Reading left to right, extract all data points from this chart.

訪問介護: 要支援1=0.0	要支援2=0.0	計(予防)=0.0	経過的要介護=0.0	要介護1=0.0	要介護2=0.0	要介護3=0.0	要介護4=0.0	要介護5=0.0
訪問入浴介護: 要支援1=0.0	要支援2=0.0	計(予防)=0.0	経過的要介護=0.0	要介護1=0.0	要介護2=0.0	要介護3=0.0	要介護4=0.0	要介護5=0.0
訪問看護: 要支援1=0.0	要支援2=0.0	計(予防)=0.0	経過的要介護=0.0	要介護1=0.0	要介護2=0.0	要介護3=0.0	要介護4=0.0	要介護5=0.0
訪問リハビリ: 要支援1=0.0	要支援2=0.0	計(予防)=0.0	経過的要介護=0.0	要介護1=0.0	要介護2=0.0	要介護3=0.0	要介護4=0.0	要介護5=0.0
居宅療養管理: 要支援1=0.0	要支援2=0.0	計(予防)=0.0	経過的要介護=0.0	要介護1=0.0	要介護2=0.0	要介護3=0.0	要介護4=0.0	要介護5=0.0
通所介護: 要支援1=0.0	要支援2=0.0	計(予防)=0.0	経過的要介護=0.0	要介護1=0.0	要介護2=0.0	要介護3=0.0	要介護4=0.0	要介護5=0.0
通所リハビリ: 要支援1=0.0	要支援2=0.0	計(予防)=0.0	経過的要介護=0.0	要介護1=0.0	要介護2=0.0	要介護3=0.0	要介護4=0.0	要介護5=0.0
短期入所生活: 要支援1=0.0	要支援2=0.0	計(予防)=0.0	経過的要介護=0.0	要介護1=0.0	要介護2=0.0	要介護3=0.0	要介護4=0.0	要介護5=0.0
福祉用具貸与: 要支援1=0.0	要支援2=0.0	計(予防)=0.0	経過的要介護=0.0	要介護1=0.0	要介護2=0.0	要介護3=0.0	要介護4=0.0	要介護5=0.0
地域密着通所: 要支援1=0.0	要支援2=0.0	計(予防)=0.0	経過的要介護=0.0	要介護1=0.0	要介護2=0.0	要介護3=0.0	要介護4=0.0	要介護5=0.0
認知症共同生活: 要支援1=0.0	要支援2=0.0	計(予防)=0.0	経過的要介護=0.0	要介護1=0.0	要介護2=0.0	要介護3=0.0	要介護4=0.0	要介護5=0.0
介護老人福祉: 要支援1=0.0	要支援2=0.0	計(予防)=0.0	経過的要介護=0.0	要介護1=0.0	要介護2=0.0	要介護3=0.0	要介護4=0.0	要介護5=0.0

○ ○ ○

PROBLEM STATEMENT:
Reproduce every item above character for character, keeping each line in its original order.

OUTPUT FOR THIS EXERCISE:
Reading left to right, extract all data points from this chart.

訪問介護: 要支援1=0.0	要支援2=0.0	計(予防)=0.0	経過的要介護=0.0	要介護1=0.0	要介護2=0.0	要介護3=0.0	要介護4=0.0	要介護5=0.0
訪問入浴介護: 要支援1=0.0	要支援2=0.0	計(予防)=0.0	経過的要介護=0.0	要介護1=0.0	要介護2=0.0	要介護3=0.0	要介護4=0.0	要介護5=0.0
訪問看護: 要支援1=0.0	要支援2=0.0	計(予防)=0.0	経過的要介護=0.0	要介護1=0.0	要介護2=0.0	要介護3=0.0	要介護4=0.0	要介護5=0.0
訪問リハビリ: 要支援1=0.0	要支援2=0.0	計(予防)=0.0	経過的要介護=0.0	要介護1=0.0	要介護2=0.0	要介護3=0.0	要介護4=0.0	要介護5=0.0
居宅療養管理: 要支援1=0.0	要支援2=0.0	計(予防)=0.0	経過的要介護=0.0	要介護1=0.0	要介護2=0.0	要介護3=0.0	要介護4=0.0	要介護5=0.0
通所介護: 要支援1=0.0	要支援2=0.0	計(予防)=0.0	経過的要介護=0.0	要介護1=0.0	要介護2=0.0	要介護3=0.0	要介護4=0.0	要介護5=0.0
通所リハビリ: 要支援1=0.0	要支援2=0.0	計(予防)=0.0	経過的要介護=0.0	要介護1=0.0	要介護2=0.0	要介護3=0.0	要介護4=0.0	要介護5=0.0
短期入所生活: 要支援1=0.0	要支援2=0.0	計(予防)=0.0	経過的要介護=0.0	要介護1=0.0	要介護2=0.0	要介護3=0.0	要介護4=0.0	要介護5=0.0
福祉用具貸与: 要支援1=0.0	要支援2=0.0	計(予防)=0.0	経過的要介護=0.0	要介護1=0.0	要介護2=0.0	要介護3=0.0	要介護4=0.0	要介護5=0.0
地域密着通所: 要支援1=0.0	要支援2=0.0	計(予防)=0.0	経過的要介護=0.0	要介護1=0.0	要介護2=0.0	要介護3=0.0	要介護4=0.0	要介護5=0.0
認知症共同生活: 要支援1=0.0	要支援2=0.0	計(予防)=0.0	経過的要介護=0.0	要介護1=0.0	要介護2=0.0	要介護3=0.0	要介護4=0.0	要介護5=0.0
介護老人福祉: 要支援1=0.0	要支援2=0.0	計(予防)=0.0	経過的要介護=0.0	要介護1=0.0	要介護2=0.0	要介護3=0.0	要介護4=0.0	要介護5=0.0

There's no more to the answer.